Total parenteral nutrition (TPN), also called hyperalimentation , is the practice of feeding a person without using the gut. It is normally used during surgical recoveries. It has been used for patients in coma, although enteric (tube) feeding is usually adequate, and less prone to complications. Chronic TPN is occasionally used treat people suffering the extended consequences of an accident or surgery. Most controversially, TPN has extended the life of a small number of children born with nonexistent or severely birth-deformed guts. The oldest were eight years old in 2003.
In TPN's simplest form, a bag of nutrients is added to a patient's intravenous drip.
The preferred method of performing TPN is with a medical infusion pump. A sterile bag of nutrient solution, between 500ml and 4l is provided. The pump infuses a small amount (0.1 to 10ml/hr) continuously in order to keep the vein open. Feeding schedules vary, but one common regimen ramps up the nutrition over a few hours, levels off the rate for a few hours, and then ramps it down over a few more hours, in order to simulate a normal set of meal times.
The nutrient solution consists of water, glucose, salts, amino acids, vitamins and (more controversially) sometimes emulsified fats. Long term TPN patients sometimes suffer from lack of trace nutrients or electrolyte imbalances. Because increased blood sugar commonly occurs with TPN, insulin may also be added to the infusion. Occasionally, other drugs are added as well.

• [DATA EXTRACT]:
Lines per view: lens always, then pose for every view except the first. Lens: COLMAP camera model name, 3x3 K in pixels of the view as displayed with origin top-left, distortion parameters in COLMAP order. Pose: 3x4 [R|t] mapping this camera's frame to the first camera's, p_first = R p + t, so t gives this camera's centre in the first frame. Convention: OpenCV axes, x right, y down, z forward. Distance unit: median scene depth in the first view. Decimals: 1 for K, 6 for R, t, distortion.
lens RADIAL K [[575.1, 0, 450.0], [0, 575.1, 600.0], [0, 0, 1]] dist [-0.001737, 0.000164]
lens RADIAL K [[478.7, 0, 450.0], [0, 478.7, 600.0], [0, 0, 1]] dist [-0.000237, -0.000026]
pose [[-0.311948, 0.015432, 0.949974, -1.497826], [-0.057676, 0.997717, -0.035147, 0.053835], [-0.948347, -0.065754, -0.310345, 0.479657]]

* * *

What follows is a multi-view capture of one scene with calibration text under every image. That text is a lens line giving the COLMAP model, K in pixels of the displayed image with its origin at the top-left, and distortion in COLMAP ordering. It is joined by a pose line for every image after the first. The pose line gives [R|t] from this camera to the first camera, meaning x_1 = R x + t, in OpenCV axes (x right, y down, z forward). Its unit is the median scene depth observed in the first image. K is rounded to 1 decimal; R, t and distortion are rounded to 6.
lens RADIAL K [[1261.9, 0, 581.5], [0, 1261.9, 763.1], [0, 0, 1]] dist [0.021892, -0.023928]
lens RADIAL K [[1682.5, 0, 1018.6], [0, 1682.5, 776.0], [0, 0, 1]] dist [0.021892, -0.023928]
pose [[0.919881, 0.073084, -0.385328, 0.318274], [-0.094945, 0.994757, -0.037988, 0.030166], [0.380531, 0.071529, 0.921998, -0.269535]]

* * *

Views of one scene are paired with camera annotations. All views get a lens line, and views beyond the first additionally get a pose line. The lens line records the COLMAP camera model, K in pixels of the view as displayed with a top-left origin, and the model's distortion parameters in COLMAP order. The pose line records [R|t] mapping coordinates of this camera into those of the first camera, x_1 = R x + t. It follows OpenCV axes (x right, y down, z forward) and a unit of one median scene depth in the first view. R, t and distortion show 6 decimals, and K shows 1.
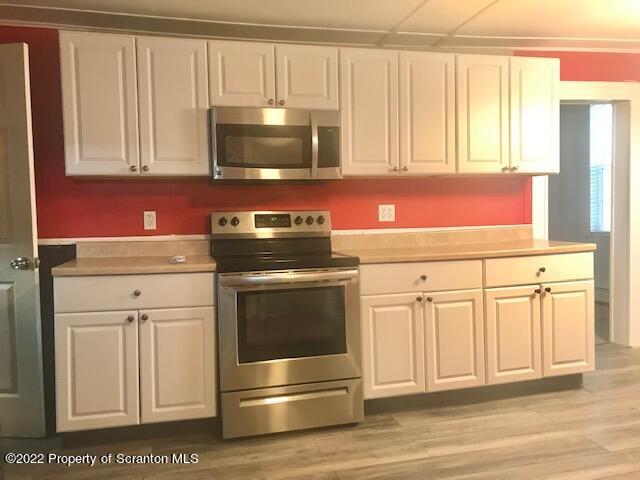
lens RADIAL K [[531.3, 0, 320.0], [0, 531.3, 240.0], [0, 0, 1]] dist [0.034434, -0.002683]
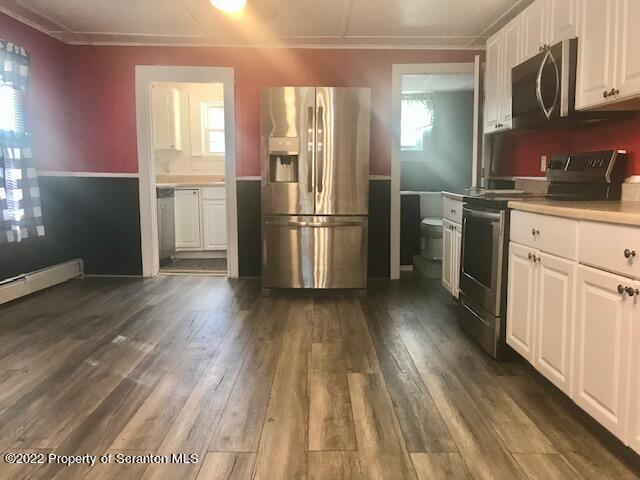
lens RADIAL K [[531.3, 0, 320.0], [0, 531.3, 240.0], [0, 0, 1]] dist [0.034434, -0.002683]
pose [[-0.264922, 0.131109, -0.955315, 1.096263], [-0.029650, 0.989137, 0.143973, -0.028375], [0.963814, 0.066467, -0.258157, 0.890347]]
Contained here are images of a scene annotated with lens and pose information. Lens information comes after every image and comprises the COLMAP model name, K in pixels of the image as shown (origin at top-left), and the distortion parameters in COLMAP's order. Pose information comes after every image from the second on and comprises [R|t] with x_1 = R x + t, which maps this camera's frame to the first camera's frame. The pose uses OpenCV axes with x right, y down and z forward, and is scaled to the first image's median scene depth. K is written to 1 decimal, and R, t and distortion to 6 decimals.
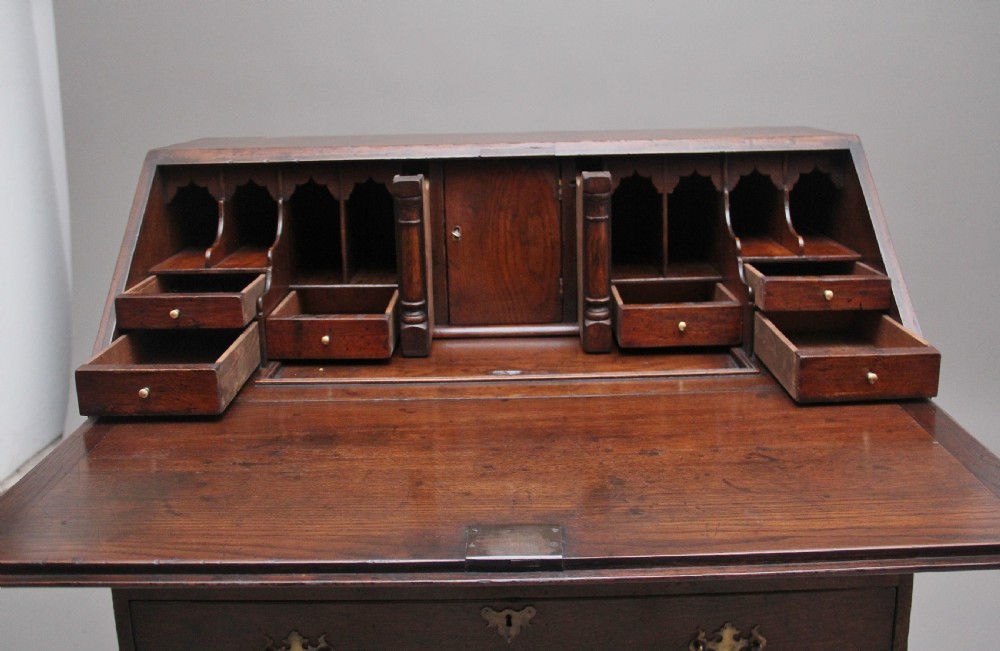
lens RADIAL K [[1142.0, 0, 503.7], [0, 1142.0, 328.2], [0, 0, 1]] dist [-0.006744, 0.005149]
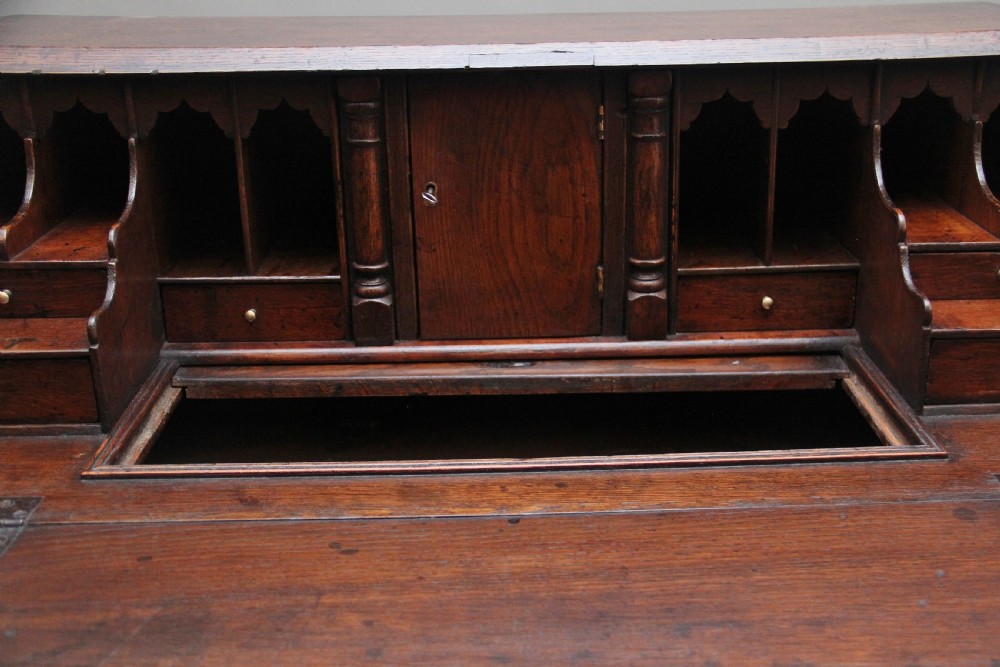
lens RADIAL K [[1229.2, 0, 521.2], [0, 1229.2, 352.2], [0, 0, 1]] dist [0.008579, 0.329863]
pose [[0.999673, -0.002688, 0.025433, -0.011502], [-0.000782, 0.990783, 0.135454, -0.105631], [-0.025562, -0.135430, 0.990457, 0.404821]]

• [WHAT TO DO]:
(a) Sum up the TPN passage in two sentences.
(b) Please repeat everything in the TPN passage from "The preferred method" down to "added as well.".
(c) Using the TPN passage, explain in one or two sentences why insulin may be added to the infusion.
The lines above are not needed for this work.

• [OUTPUTS BY TASK]:
(a) Total parenteral nutrition feeds a person without using the gut and is mostly used during surgical recoveries, though it has also served coma patients, people facing the extended consequences of an accident or surgery, and a few children born with nonexistent or badly deformed guts. It is preferably given with an infusion pump from a sterile bag of water, glucose, salts, amino acids, vitamins and sometimes emulsified fats, and insulin may be added because blood sugar commonly rises.

(b)
The preferred method of performing TPN is with a medical infusion pump. A sterile bag of nutrient solution, between 500ml and 4l is provided. The pump infuses a small amount (0.1 to 10ml/hr) continuously in order to keep the vein open. Feeding schedules vary, but one common regimen ramps up the nutrition over a few hours, levels off the rate for a few hours, and then ramps it down over a few more hours, in order to simulate a normal set of meal times.
The nutrient solution consists of water, glucose, salts, amino acids, vitamins and (more controversially) sometimes emulsified fats. Long term TPN patients sometimes suffer from lack of trace nutrients or electrolyte imbalances. Because increased blood sugar commonly occurs with TPN, insulin may also be added to the infusion. Occasionally, other drugs are added as well.

(c) Insulin may be added because increased blood sugar commonly occurs with TPN.